We're introducing the concept of the Cognitive Map to address current limitations of AI's spatial intelligence.
Humans understand space through the construction of "cognitive maps" - internal mental representations of the spaces we inhabit. These maps are semantic in nature, providing a rich and meaningful understanding of the space.
In this work, we propose a new foundation for spatial intelligence: the Artificial Cognitive Map - a structured, symbolic, and contextual representation of a spatial environment, designed to achieve human-like functionality. The Artificial Cognitive Map has two categories: the Collective Cognitive Map (CCM, understanding of crowds) and Specific Cognitive Maps (understanding of individuals).

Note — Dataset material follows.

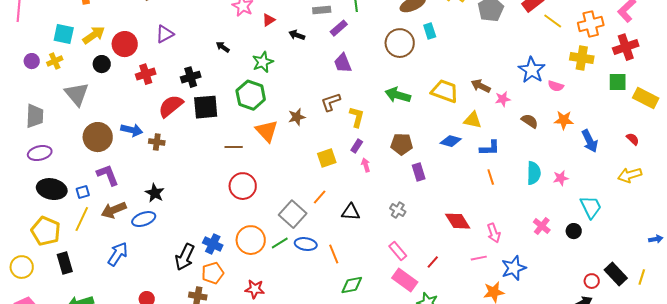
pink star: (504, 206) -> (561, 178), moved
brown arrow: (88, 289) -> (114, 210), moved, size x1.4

The Collective Cognitive Map (CCM) represent a common spatial understanding of a group of people, or all human beings. We envision this is a critical area for advancing AI's ability.
Why do we need them?
- Shallow spatial reasoning in observable space
- Inconsistent & implausible space generation
Current research in spatial intelligence and VLAs often falls into a trap: while it continuously improves the ability to identify objects and locations in visual and linguistic information, these efforts rely heavily on the visibility of objects and the completeness of language instructions. Such an ideal scenario rarely occurs in the real world.
Two coffee shop images generated by Gemini 2.5 Flash Image. They all look like coffee shops. Under current evaluation metrics, both are counted as True Positives. AI will keep making mistakes.
What is our solution?
- Design Cognitive Map Language: Define cognitive maps for AI. Let it read, understand, and apply them, just like we do.

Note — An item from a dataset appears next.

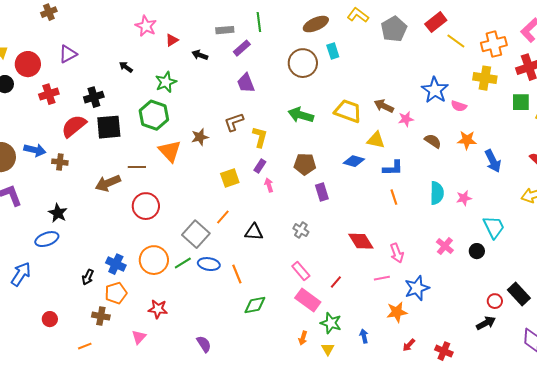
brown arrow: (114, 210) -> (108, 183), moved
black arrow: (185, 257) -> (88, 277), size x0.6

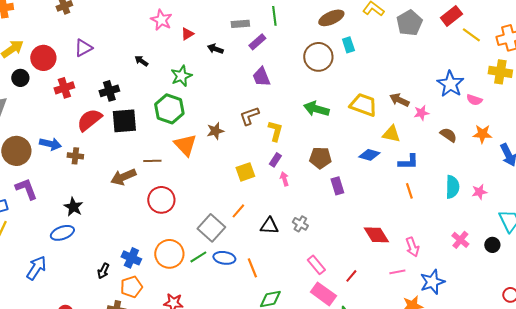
gray cross: (301, 230) -> (300, 224), moved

- Crowdsource Cognitive Maps: Build these maps with human insight. They will help AI based on our own knowledge of a space.
- Improve AI using Cognitive Maps: Put the maps to work. The AI will use this knowledge to think and create within spaces just like us.

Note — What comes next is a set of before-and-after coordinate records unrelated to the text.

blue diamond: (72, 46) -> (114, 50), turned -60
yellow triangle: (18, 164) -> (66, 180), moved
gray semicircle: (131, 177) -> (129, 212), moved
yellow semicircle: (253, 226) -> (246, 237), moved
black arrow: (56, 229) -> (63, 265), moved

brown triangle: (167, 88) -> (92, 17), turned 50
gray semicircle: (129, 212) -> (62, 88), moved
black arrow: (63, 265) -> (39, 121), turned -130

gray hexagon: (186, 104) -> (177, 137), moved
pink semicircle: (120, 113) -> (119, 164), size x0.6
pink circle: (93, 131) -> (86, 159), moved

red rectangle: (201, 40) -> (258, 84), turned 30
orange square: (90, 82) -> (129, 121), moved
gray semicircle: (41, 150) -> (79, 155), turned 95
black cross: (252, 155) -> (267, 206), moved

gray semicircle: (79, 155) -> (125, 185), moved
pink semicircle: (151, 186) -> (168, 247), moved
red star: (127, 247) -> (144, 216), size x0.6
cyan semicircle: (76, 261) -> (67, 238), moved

We illustrate the current limitations of the AI's spatial intelligence, explain key problems causing these limitations, propose potential solutions for addressing the problems, and highlight the foundational role that cognitive maps could play in providing promising solutions together with generative AI.
What do cognitive maps deliver?
- A contextual spatial knowledge base.
- A tool for modeling human spatial understanding.
- A validator for measuring AI performance.